**Recorded data**
------------------------------------------------------------------------
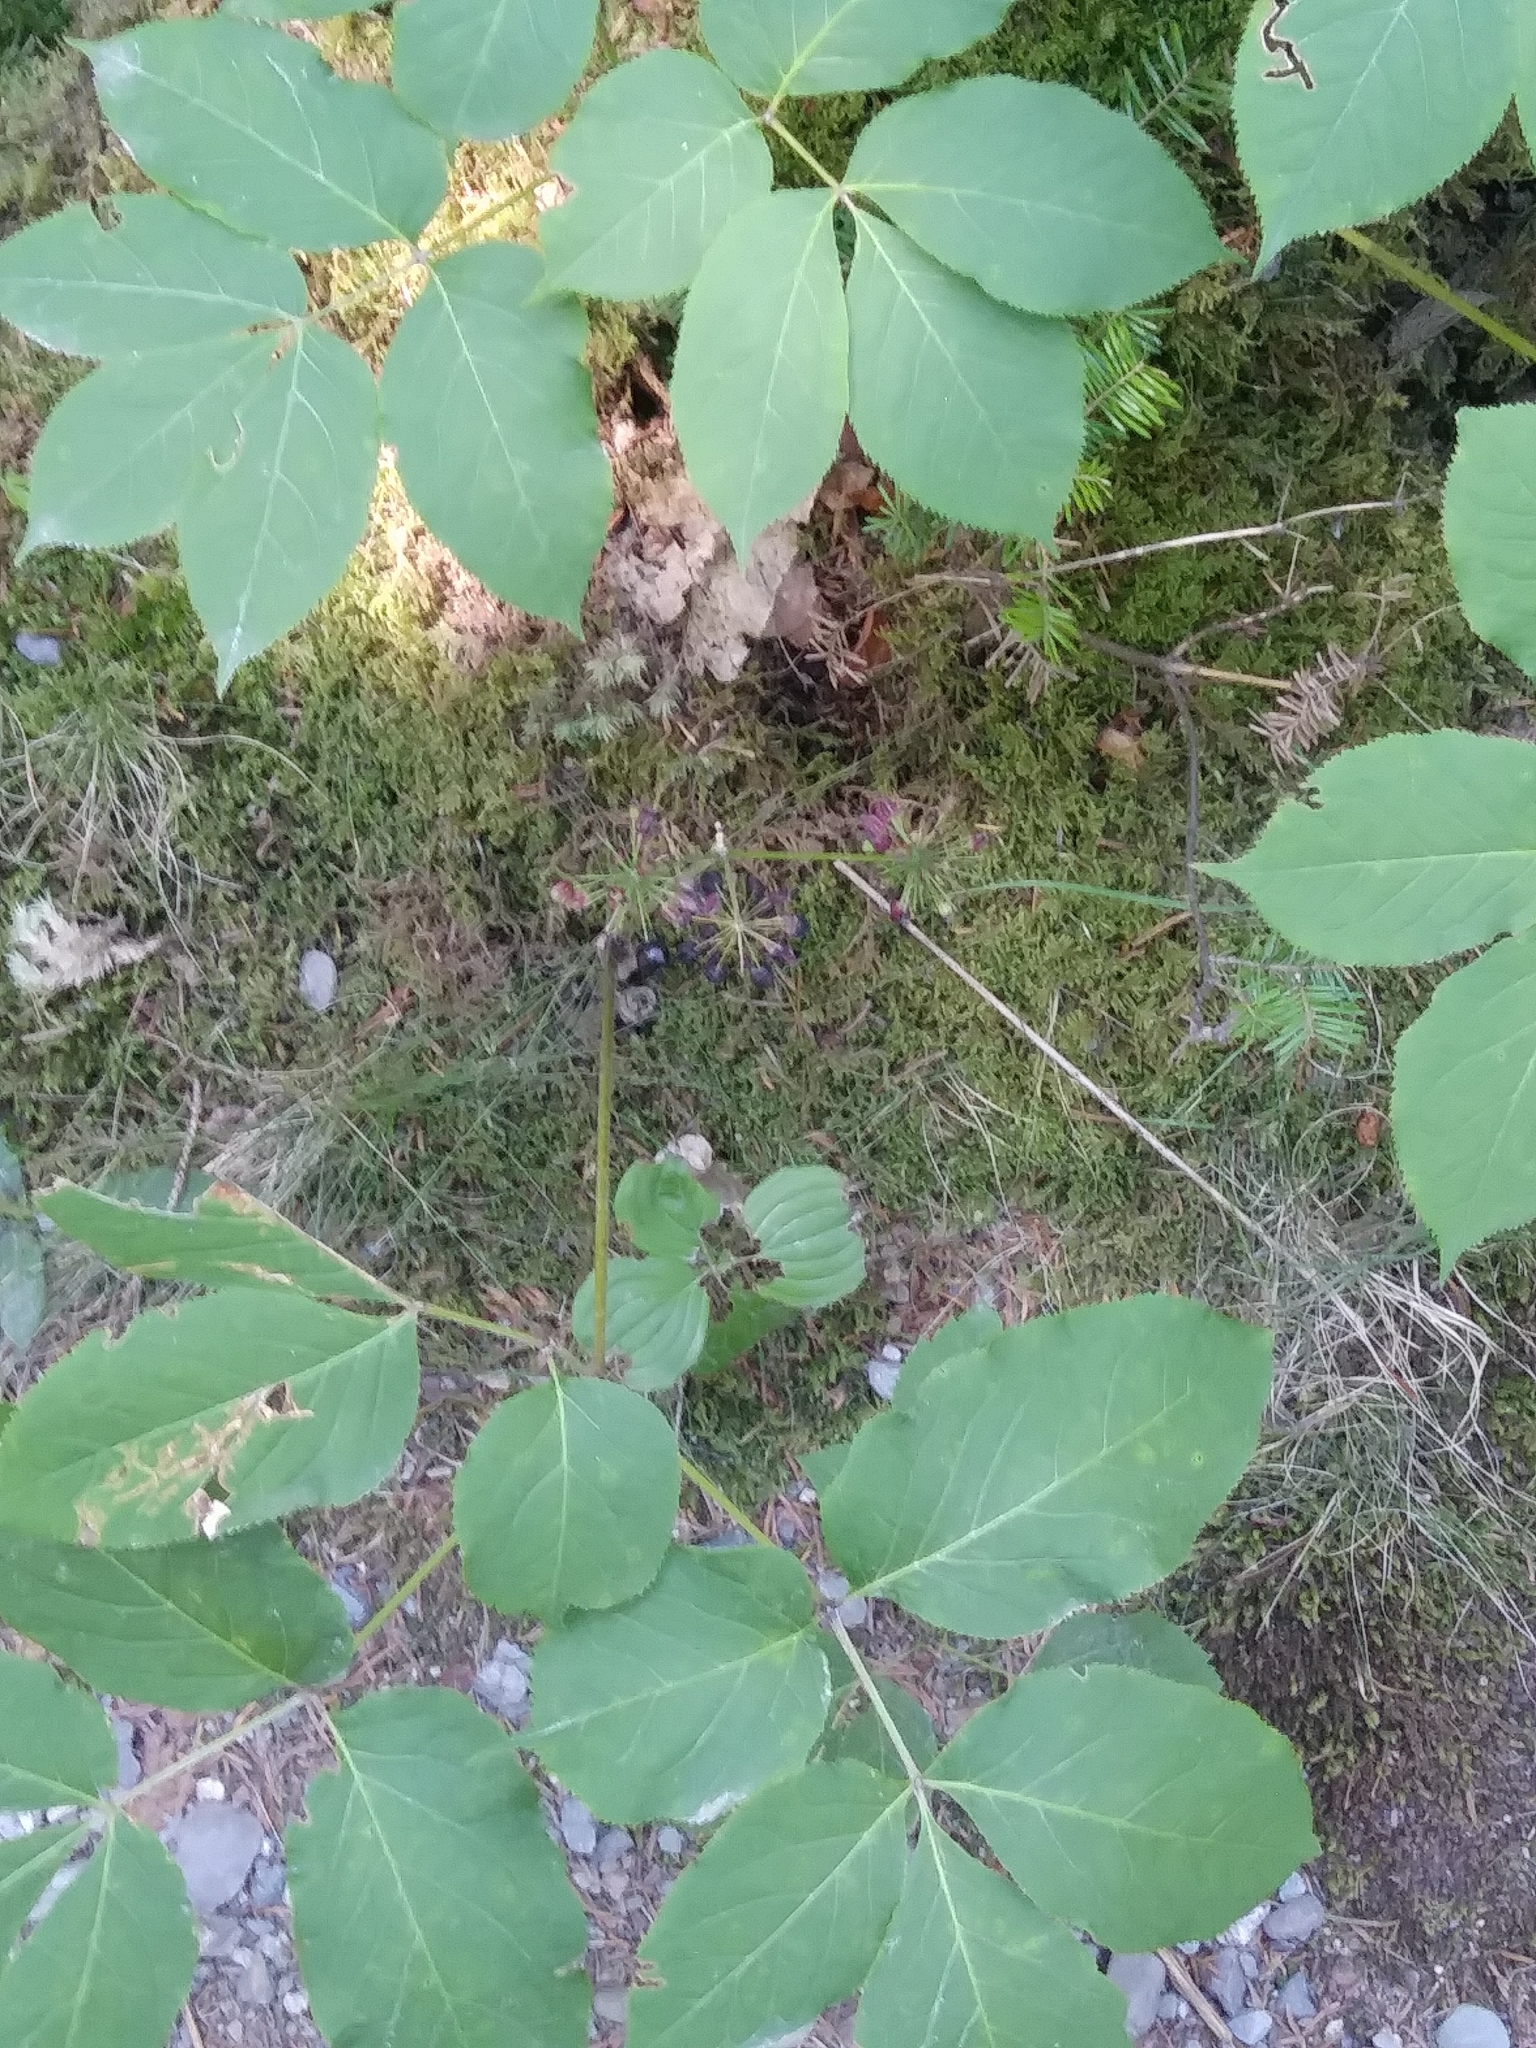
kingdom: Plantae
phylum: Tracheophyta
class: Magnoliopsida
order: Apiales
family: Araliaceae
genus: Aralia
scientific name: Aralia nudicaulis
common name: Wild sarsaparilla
------------------------------------------------------------------------
**GIVEN PROBLEM**
Put the part of the material that opens with the line containing "order: Apiales" and runs through the end into a two-column CSV with the headers "field" and "value". Give one row per line, with each entry in its own quoted field and any line breaks replaced by spaces.

**CORRECT RESPONSE**
field,value
"order:","Apiales"
"family:","Araliaceae"
"genus:","Aralia"
"scientific name:","Aralia nudicaulis"
"common name:","Wild sarsaparilla"